[Data items]
● ● ● ●

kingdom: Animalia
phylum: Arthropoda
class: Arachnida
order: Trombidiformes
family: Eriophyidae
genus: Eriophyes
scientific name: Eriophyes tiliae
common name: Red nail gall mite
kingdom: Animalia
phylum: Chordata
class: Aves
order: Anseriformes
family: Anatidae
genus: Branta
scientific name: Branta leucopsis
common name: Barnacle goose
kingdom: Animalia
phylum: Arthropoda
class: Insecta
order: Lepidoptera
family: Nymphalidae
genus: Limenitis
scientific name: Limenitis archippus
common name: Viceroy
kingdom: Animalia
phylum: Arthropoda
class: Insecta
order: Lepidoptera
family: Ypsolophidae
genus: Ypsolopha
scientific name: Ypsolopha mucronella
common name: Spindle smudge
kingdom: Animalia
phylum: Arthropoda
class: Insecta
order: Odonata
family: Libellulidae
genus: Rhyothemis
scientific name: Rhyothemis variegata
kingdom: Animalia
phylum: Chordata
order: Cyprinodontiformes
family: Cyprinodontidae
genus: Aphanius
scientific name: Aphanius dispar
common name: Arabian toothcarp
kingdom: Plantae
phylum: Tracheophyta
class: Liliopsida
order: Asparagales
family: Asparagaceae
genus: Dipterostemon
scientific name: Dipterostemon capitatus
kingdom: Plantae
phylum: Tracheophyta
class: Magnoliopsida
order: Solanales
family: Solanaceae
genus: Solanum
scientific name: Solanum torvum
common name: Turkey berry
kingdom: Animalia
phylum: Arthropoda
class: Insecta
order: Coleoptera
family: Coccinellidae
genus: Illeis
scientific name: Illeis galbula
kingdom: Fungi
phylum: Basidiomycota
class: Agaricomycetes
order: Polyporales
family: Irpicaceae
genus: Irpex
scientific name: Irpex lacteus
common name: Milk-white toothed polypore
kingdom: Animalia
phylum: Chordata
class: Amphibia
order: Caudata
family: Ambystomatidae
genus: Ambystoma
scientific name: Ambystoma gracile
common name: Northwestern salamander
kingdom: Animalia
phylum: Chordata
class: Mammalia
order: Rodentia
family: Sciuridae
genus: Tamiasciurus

● ● ● ●

The task: Copy the data word for word, starting at the very first line and ending with the line that contains "scientific name: Limenitis archippus", including that line.

Task output:
kingdom: Animalia
phylum: Arthropoda
class: Arachnida
order: Trombidiformes
family: Eriophyidae
genus: Eriophyes
scientific name: Eriophyes tiliae
common name: Red nail gall mite
kingdom: Animalia
phylum: Chordata
class: Aves
order: Anseriformes
family: Anatidae
genus: Branta
scientific name: Branta leucopsis
common name: Barnacle goose
kingdom: Animalia
phylum: Arthropoda
class: Insecta
order: Lepidoptera
family: Nymphalidae
genus: Limenitis
scientific name: Limenitis archippus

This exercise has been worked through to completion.